TEKS BACAAN:
►
Saatnya Bekerja, Mr President!
|
JOKOWI-JK merupakan perayaan atas perwujudan dari kehendak orang banyak. Mereka lahir bukan karena kehendak elite, justru karena kehendak sipil atau dalam bahasa eksotisnya: rakyat. Hal itu terbaca dari bias suara yang kemudian berpusar pada Jokowi-JK. Padahal, jika merunut logika elite, semestinya Prabowo menang telak karena didukung 63% suara partai.
|
Akan tetapi, rakyat kemudian membuktikan bahwa suara elite tidak selamanya merupakan representasi suara rakyat. Maka, dengan modal 37% suara partai, Jokowi-JK mendapat legalisasi sekaligus legitimasi dari 53,15% suara Indonesia. Artinya, Jokowi merupakan presiden rakyat, bukan elite.
Karena statusnya sebagai presiden rakyat dan dipilih rakyat, tentu saja kini agenda Jokowi tidak lain tidak bukan selain bekerja. Tidak ada lagi waktu untuk berpesta merayakan kemenangan. Selain tidak pantas, berpesta akan menimbulkan kesan kekalahan di pihak yang satu dan kemenangan di pihak lain. Padahal kita tahu, jika mengacu pada angka, kemenangan Jokowi bukanlah kemenangan besar.
Belum lagi kalau dewan diartikan sebagai rakyat, Jokowi jelas kali sudah kalah di sini. Maka, jika terpeleset sedikit saja, rakyat yang di DPR bisa berang dan mencari kambing hitam. Jika mengecewakan, rakyat yang memilih (sipil) pun bisa gerah yang kemudian gaduh. Apalagi kita tahu, Jokowi terlanjur diartikan sebagai simbol dari kemenangan rakyat. Artinya, harapan terhadap Jokowi sudah sedemikian besarnya. Jika kemudian harapan itu berbelok, rakyat akan mudah sensitif, belum lagi kalau rakyat yang di Senayan mencoba mengadu domba rakyat-sipil.
Sekali lagi, Jokowi-JK merupakan awal dari cita-cita yang akan segera mewujud. Harapan-harapan besar telah terlanjur diembankan padanya. Jokowi pun telah pula berjanji bekerja untuk rakyat. Dan, janji berikut kinerjanya di level walikota dan gubernurlah yang kemudian menjadi faktor penentu keterpilihannya.
Ya, Jokowi bisa berdelik bahwa dia tidak pernah terpikir menjadi Presiden.
◄
DATA:
►
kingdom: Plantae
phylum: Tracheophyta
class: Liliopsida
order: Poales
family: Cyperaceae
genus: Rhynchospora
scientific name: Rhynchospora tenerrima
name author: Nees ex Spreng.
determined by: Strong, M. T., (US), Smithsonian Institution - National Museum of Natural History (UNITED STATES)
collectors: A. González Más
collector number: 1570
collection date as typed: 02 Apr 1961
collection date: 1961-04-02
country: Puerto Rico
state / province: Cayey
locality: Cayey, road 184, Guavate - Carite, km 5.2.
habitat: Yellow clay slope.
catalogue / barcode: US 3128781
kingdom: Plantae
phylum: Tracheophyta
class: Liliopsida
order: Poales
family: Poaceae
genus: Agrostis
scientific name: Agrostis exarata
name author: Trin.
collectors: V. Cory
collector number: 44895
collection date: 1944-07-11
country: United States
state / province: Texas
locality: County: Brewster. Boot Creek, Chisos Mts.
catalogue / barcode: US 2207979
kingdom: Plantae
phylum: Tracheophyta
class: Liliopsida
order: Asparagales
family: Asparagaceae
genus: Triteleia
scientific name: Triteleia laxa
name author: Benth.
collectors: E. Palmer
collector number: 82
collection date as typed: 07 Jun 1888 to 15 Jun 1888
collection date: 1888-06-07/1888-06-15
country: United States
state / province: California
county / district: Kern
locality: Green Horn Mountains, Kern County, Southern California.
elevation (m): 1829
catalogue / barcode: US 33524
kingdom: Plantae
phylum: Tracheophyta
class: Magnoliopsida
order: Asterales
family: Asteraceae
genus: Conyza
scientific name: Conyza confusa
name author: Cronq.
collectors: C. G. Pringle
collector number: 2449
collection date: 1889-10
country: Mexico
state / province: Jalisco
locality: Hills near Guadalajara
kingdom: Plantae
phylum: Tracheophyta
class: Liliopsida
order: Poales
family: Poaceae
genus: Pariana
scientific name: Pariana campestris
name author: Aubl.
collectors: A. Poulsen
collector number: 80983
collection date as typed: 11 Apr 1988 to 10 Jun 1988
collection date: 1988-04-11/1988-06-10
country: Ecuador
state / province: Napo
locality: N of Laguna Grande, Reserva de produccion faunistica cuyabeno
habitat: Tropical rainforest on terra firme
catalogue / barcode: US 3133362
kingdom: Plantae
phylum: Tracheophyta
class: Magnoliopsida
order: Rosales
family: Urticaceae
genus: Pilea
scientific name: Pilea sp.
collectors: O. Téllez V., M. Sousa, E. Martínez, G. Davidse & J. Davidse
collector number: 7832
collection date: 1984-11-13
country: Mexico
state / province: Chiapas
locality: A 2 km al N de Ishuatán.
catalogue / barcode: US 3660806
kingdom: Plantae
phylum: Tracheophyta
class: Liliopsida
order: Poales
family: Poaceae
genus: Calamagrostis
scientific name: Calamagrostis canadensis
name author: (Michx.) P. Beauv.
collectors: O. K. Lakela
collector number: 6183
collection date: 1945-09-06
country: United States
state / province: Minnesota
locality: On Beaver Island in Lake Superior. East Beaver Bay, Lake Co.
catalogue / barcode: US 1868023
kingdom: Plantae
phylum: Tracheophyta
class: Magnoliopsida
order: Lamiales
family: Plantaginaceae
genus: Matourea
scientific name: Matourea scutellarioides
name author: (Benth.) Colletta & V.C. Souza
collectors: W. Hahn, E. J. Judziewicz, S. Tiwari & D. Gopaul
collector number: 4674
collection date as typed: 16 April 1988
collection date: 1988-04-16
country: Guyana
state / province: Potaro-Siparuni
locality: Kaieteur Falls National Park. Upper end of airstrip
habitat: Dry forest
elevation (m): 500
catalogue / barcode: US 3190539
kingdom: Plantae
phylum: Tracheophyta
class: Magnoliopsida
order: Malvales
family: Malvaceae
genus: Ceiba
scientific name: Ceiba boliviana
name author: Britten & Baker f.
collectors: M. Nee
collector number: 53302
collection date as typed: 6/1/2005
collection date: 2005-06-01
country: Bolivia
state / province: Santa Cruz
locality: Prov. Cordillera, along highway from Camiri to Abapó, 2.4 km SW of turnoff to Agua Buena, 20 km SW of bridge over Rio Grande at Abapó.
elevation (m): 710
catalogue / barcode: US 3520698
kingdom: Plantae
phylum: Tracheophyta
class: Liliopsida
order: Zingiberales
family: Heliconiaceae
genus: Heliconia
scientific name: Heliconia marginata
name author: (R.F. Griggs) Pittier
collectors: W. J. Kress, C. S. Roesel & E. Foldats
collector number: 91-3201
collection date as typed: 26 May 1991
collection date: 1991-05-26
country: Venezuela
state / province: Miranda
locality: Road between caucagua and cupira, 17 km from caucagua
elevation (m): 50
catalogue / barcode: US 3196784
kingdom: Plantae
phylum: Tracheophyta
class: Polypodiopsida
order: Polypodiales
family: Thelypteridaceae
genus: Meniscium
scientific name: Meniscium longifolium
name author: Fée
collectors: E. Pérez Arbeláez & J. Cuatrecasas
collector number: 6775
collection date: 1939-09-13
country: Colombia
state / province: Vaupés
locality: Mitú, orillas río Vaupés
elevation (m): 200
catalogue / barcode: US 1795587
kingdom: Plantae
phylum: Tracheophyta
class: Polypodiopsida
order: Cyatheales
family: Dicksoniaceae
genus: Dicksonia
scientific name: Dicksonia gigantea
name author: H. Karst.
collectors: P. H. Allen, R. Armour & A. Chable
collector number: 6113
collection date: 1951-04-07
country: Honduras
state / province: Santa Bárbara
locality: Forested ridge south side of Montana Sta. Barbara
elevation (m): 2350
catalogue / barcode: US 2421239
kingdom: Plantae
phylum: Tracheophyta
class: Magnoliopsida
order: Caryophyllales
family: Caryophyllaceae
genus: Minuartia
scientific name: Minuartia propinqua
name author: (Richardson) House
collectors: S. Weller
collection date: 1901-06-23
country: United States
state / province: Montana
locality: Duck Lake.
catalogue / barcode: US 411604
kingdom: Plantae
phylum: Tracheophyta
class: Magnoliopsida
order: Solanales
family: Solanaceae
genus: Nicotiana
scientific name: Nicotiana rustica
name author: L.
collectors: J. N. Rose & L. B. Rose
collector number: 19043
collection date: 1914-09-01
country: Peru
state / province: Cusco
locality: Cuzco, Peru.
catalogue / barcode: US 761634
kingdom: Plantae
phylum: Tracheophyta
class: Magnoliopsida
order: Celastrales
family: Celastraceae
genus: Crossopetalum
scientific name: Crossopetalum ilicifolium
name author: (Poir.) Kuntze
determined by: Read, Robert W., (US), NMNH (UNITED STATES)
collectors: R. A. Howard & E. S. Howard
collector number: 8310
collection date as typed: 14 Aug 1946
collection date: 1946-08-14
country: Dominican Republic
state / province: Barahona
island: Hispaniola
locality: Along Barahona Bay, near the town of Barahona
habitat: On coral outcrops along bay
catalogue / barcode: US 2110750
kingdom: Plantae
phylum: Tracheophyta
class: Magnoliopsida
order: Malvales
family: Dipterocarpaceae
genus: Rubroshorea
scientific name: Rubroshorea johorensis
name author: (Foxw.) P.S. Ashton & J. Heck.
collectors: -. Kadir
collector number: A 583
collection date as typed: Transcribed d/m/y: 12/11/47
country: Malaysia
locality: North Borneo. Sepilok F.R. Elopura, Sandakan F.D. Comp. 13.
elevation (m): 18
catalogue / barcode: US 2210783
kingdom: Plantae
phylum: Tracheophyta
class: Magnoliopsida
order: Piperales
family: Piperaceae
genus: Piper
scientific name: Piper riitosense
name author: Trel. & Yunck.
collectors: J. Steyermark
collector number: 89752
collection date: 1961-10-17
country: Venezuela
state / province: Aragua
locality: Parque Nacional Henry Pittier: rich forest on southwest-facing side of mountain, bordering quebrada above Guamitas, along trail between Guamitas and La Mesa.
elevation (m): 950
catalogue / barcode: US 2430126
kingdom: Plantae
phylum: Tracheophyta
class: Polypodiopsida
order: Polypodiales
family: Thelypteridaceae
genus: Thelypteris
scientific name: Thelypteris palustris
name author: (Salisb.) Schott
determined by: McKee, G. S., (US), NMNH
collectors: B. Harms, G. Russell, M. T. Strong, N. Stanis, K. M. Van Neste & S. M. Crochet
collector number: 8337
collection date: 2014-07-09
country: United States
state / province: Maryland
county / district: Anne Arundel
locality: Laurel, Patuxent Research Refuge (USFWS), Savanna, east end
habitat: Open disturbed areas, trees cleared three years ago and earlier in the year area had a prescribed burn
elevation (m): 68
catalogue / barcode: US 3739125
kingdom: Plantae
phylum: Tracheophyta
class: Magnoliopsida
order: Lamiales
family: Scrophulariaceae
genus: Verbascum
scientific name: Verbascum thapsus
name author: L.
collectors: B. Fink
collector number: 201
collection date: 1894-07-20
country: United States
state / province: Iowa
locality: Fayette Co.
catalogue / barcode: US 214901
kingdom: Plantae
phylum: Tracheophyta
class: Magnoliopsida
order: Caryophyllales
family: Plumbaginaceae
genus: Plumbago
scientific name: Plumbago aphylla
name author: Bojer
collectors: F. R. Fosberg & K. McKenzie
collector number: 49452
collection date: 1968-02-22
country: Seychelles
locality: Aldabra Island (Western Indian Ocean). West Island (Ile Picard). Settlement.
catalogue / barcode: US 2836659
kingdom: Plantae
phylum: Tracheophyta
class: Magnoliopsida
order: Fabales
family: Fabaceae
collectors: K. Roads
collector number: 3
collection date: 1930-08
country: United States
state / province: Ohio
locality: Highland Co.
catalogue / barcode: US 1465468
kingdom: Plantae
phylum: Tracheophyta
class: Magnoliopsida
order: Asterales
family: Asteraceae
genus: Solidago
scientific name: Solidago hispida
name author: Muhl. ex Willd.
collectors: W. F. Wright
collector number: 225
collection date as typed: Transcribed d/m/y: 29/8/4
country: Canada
◄
TUGAS TERTULIS:
**A)** Terjemahkan kalimat "Tidak ada lagi waktu untuk berpesta merayakan kemenangan." dari teks tentang Jokowi-JK ke dalam bahasa Inggris.
**B)** Lanjutkan teks tentang Jokowi-JK mulai dari bagian terakhirnya.

KUNCI JAWABAN:
**A)** There is no more time to party in celebration of the victory.

**B)**
Tetapi, alasan seperti ini tidak bisa menjadi tameng. Realitanya, Jokowi kini sudah Presiden. Dan, Presiden dalam pengertian rakyat bukanlah semata yang duduk menandatangani surat-surat administratif. Dalam kamus rakyat, Presiden adalah sosok yang mengayomi rakyat. Dia seusuatu yang substantif, bukan protokoler. Jadi, dia harus hadir di tengah rakyat melihat, bahkan ikut merasakan kegelisahan rakyat. Manakala pengertian Presiden ini melebar, terutama berbelok, rakyat akan mengeluh yang kemudian berujung gaduh.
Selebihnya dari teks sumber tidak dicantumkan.